Yarınki buluşmada, Cumhurbaşkanı Erdoğan’ın karşısında Amerikan demokrasisinin kural ve kurumlarını hiçe sayan bir Başkan Trump olacak. Geçen hafta Trump, seçim kampanyasının Rusya ile ne tür ilişkiler içinde olduğunu soruşturan FBI’ın tartışmalı ancak bağımsızlığından kimsenin kuşku duymadığı başkanı James Comey’i görevden aldı.
Şu ana kadar akan bilgilere bakılırsa, normalde sistemi sarsması gereken bu tasarrufa, sadakat isteyen Trump’a, FBI Başkanı’nın “Size sadakat değil ancak dürüstlük vaat edebilirim” demesi yol açtı. Ne var ki, bir başka dönemde başkanın görevden alınmasına kadar gidebilecek türden bir müdahale, Cumhuriyetçi Parti liderliğinin kendi siyasi gündemlerine zarar verebilecek herhangi bir adımı atma niyetleri olmaması nedeniyle geçiştirilecek gibi.

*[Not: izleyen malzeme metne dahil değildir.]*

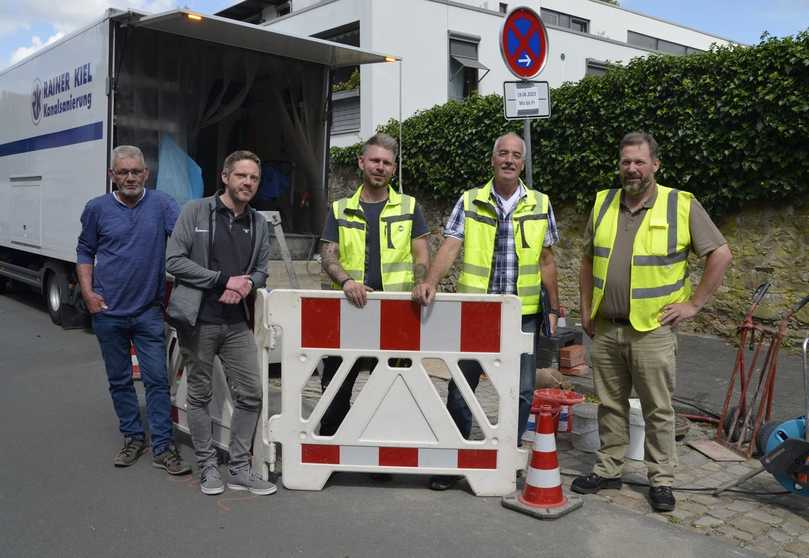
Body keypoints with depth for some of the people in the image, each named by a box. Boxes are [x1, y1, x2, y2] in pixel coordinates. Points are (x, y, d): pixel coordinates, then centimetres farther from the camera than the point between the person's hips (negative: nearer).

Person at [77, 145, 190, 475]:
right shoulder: (97, 209, 1)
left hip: (148, 311, -1)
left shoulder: (161, 204, -4)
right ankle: (133, 437, 27)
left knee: (157, 380, 0)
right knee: (119, 380, 12)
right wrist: (87, 292, 0)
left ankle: (163, 447, 7)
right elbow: (85, 252, 11)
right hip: (108, 312, 2)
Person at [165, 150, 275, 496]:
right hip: (198, 321, -4)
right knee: (200, 395, 7)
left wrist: (247, 283, -10)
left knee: (250, 393, 3)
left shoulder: (258, 223, 9)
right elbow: (174, 261, -10)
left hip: (236, 323, 4)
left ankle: (239, 469, 16)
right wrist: (224, 279, -15)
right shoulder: (195, 211, -4)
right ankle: (208, 467, 21)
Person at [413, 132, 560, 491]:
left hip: (523, 313, 1)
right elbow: (450, 247, -7)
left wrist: (553, 308, 8)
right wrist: (430, 281, -24)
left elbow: (546, 261, 10)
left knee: (521, 391, 6)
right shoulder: (470, 202, 2)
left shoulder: (540, 205, 5)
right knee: (460, 387, 6)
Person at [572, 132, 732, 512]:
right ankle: (608, 470, 27)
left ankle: (661, 480, 19)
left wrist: (693, 304, -7)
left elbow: (721, 255, -5)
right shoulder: (603, 203, 6)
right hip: (605, 328, 4)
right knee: (610, 404, 14)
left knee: (658, 409, 6)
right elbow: (588, 260, 15)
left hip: (653, 329, -4)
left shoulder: (682, 205, -7)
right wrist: (586, 309, 10)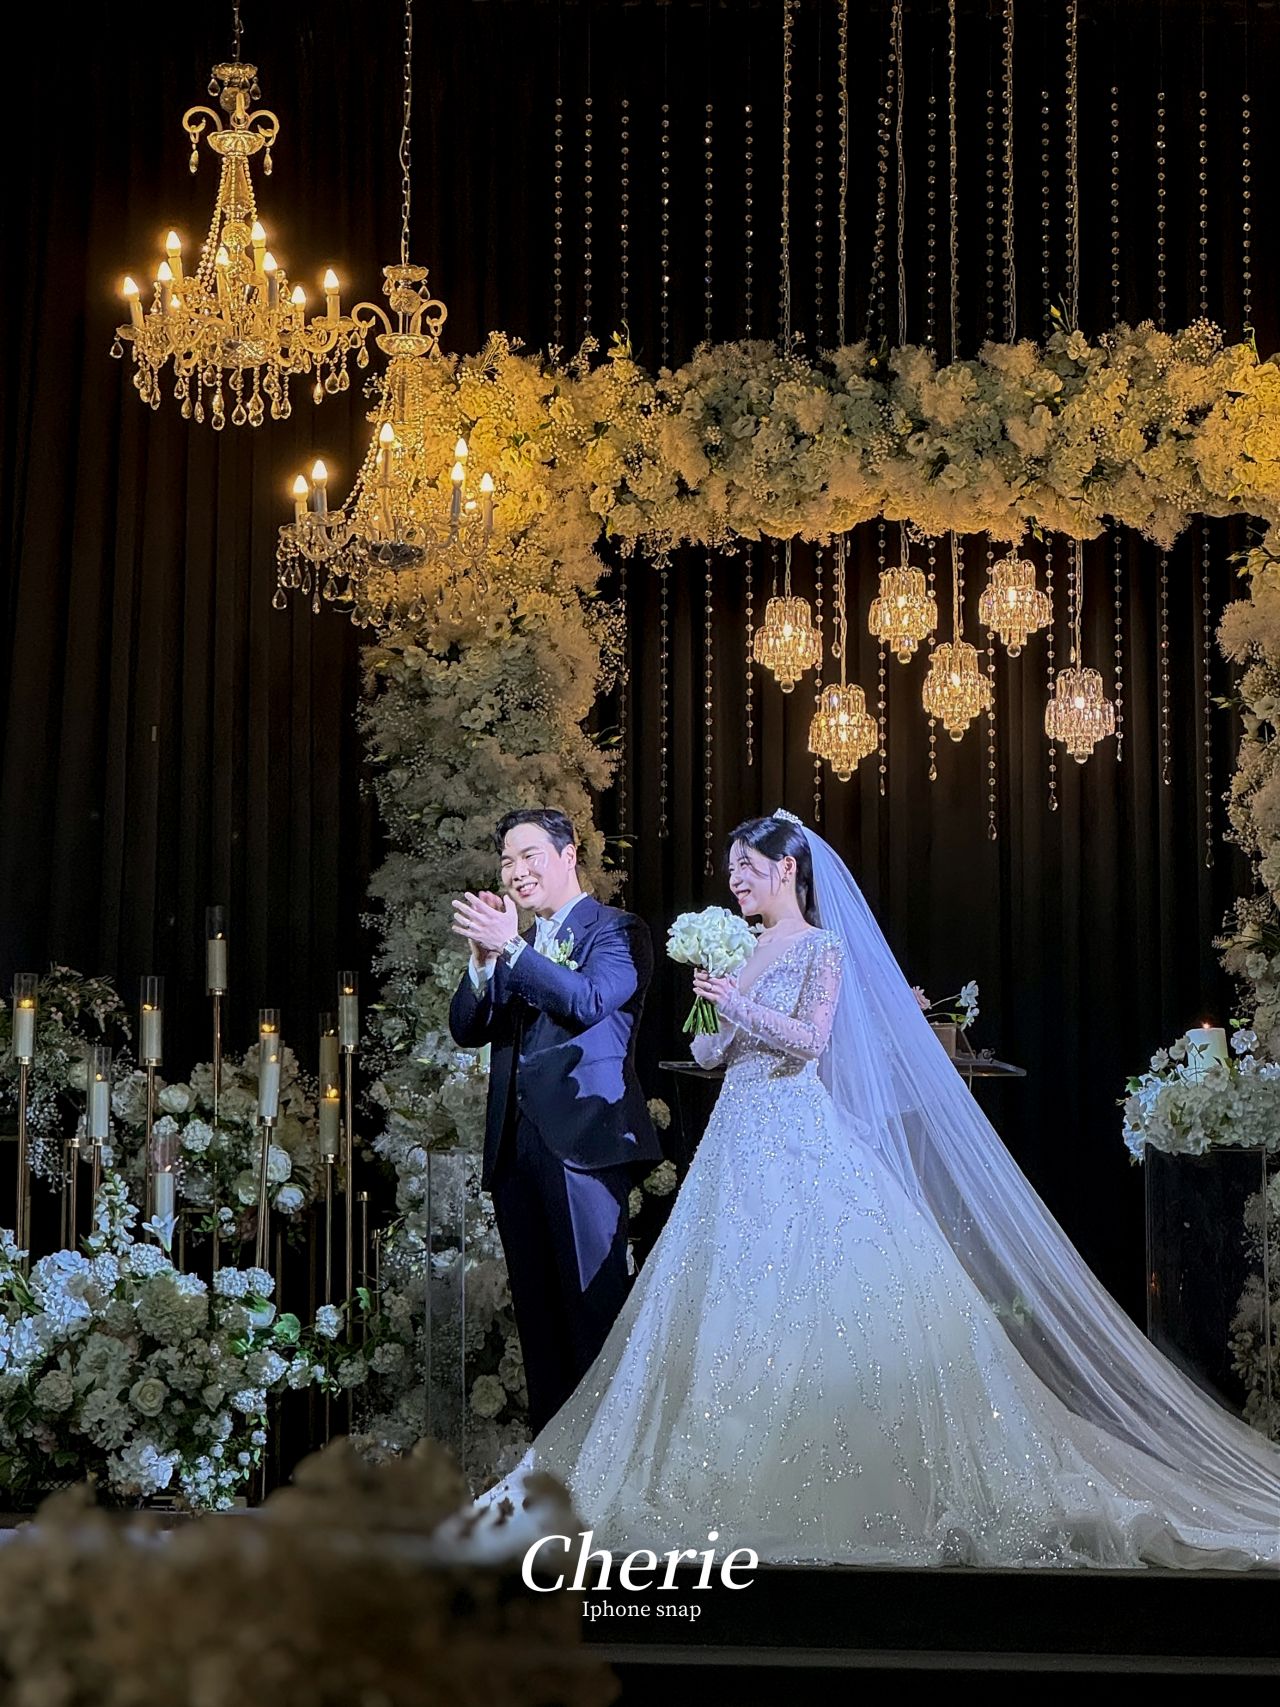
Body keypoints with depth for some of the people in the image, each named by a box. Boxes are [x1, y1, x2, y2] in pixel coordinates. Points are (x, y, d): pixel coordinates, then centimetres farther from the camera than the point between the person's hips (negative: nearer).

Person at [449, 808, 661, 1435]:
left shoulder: (618, 931, 0)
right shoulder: (512, 941, 19)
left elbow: (588, 1000, -18)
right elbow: (467, 1029, 10)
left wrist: (511, 948, -24)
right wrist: (484, 958, -6)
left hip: (580, 1140, -7)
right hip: (514, 1145, 7)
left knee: (594, 1306, -7)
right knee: (536, 1310, 9)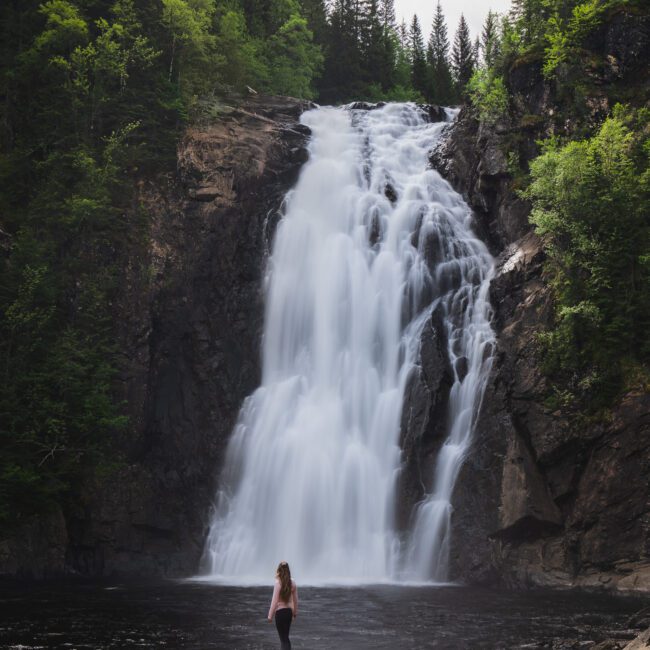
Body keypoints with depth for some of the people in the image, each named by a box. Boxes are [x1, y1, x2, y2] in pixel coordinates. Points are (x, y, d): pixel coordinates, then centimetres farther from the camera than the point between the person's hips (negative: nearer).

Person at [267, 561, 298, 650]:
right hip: (289, 611, 6)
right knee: (286, 637, 20)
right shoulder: (292, 583, 0)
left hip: (280, 612, -5)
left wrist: (270, 615, -6)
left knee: (283, 638, -1)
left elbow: (274, 601, -14)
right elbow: (295, 599, 9)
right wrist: (295, 612, 22)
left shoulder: (278, 583, -16)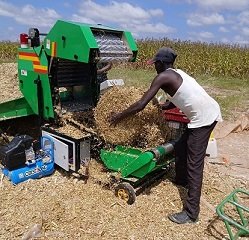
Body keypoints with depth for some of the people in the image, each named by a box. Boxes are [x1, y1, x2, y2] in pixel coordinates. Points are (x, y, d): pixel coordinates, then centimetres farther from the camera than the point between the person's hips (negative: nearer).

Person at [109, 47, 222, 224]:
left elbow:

ABD gibi yerleşmiş, kurumları köklü bir demokraside geleneklerin, kuralların, alışkanlıkların bu denli kolayca kulak ardı edilebilmesi, önümüzdeki dönemde yaşanacak meşruiyet krizinin derinliğini göstermesi açısından önemli. Türkiye açısından önemli olan ise Trump’ın kendi kişiliğiyle devlet yönetirken benimsemesi gereken kimlik arasında, herhangi bir ayrıştırmaya gerek görmemesi. Özel olan ile kamusal olanı birleştirmesi, kişisel tepkilerini kamusal kararlar haline getirmesi. Bunun sonucunda ortaya fazlasıyla kaprisli, tutarsız, cehaletinin derinliği ürkütücü bir yönetim tarzının öne çıkması.